• Activity
If an entry holds a picture, leave the picture out and output everything else exactly.

• Data shown
***

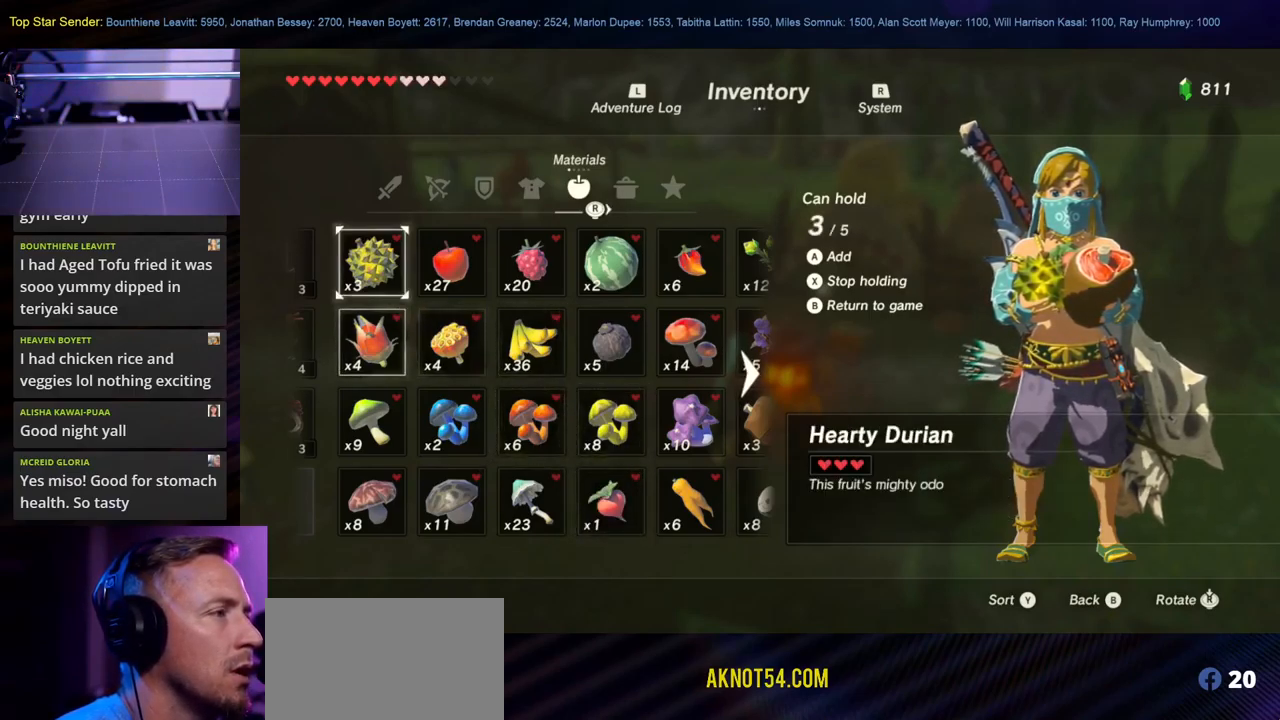
{"buttons": [], "left_stick": "center", "right_stick": "center", "events": []}
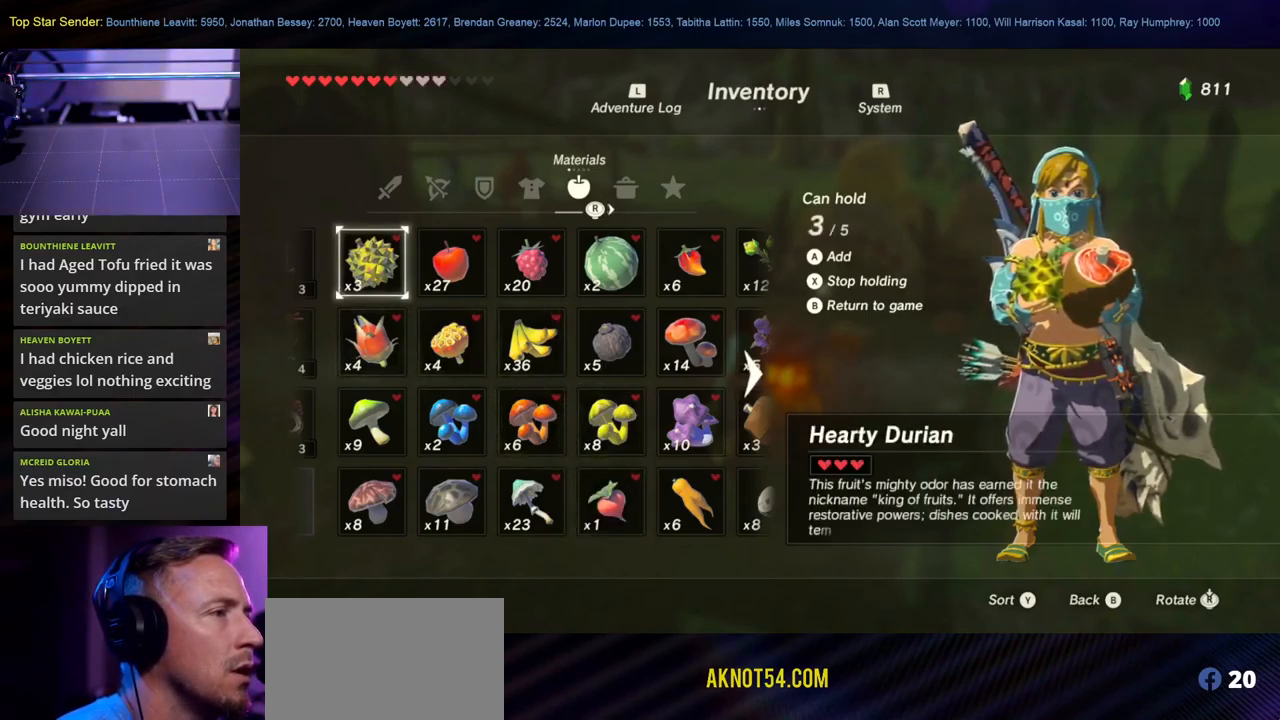
{"buttons": [], "left_stick": "center", "right_stick": "center", "events": []}
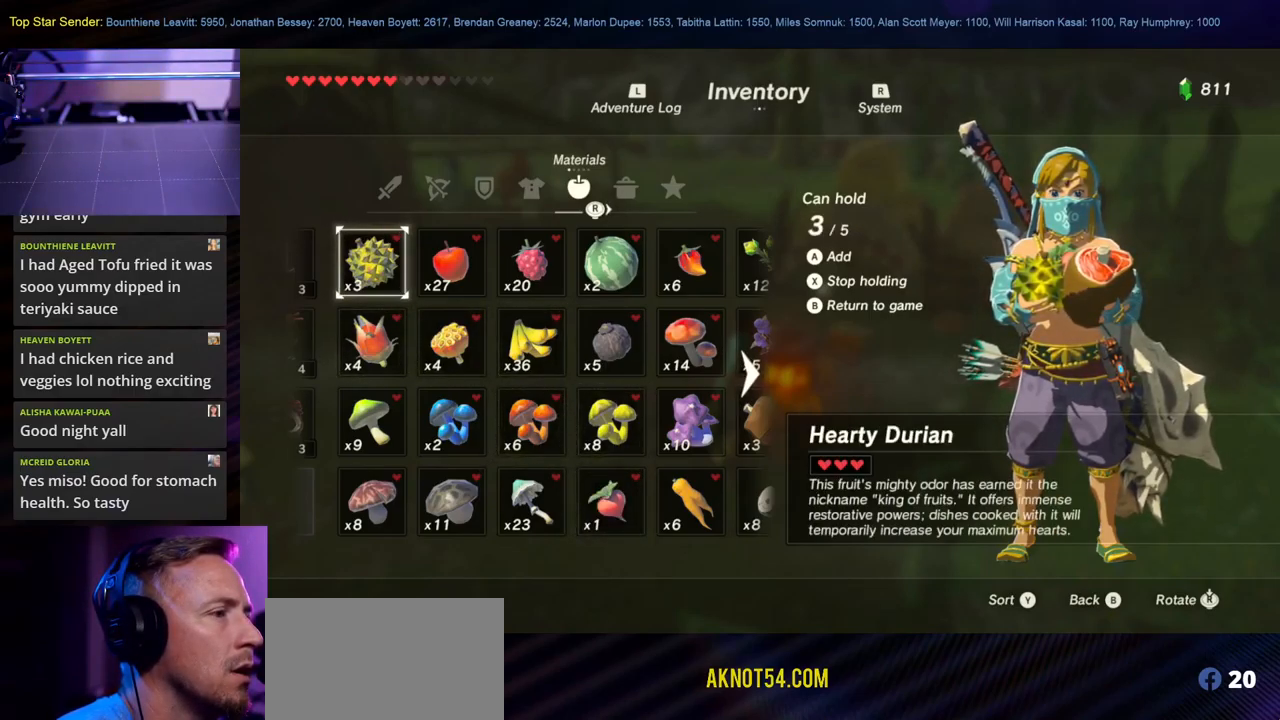
{"buttons": [], "left_stick": "down-left", "right_stick": "center", "events": [[167, "left_stick", "down-left"]]}
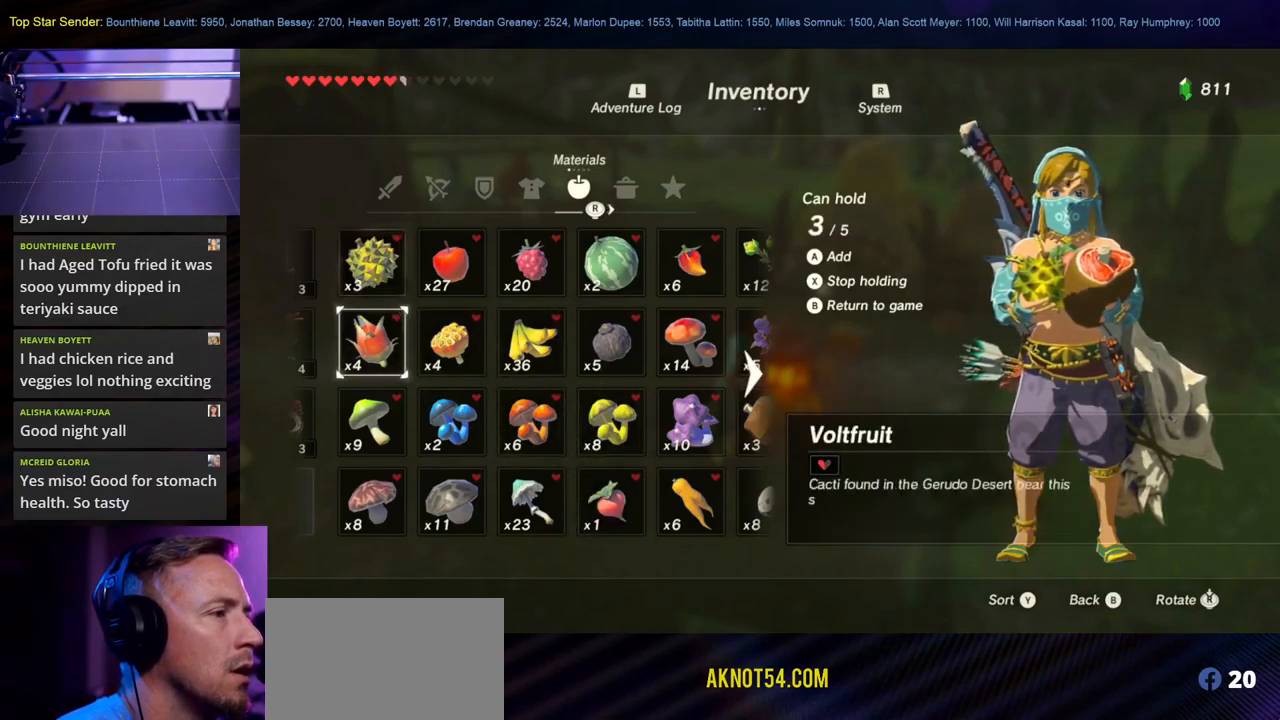
{"buttons": [], "left_stick": "right", "right_stick": "center", "events": [[133, "left_stick", "center"], [250, "left_stick", "right"]]}
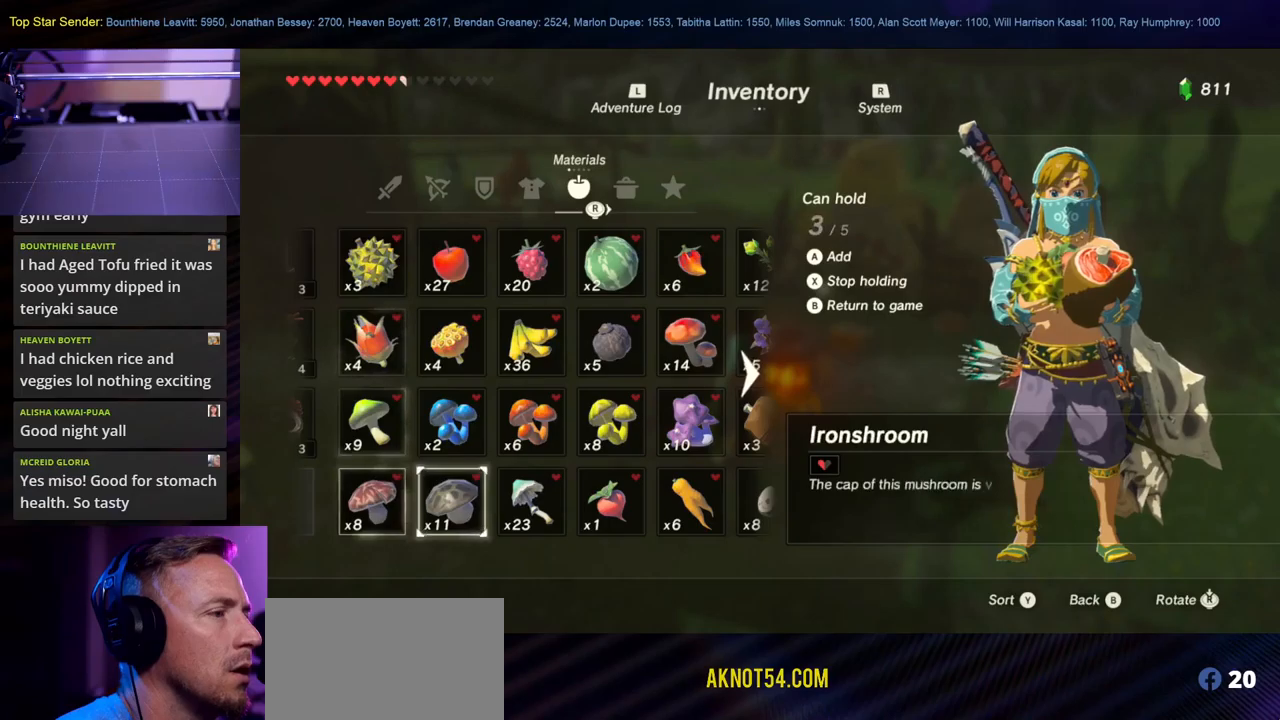
{"buttons": [], "left_stick": "right", "right_stick": "center", "events": [[250, "left_stick", "center"], [450, "left_stick", "right"]]}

***

• Task answer
{"buttons": [], "left_stick": "center", "right_stick": "center", "events": []}
{"buttons": [], "left_stick": "center", "right_stick": "center", "events": []}
{"buttons": [], "left_stick": "down-left", "right_stick": "center", "events": [[167, "left_stick", "down-left"]]}
{"buttons": [], "left_stick": "right", "right_stick": "center", "events": [[133, "left_stick", "center"], [250, "left_stick", "right"]]}
{"buttons": [], "left_stick": "right", "right_stick": "center", "events": [[250, "left_stick", "center"], [450, "left_stick", "right"]]}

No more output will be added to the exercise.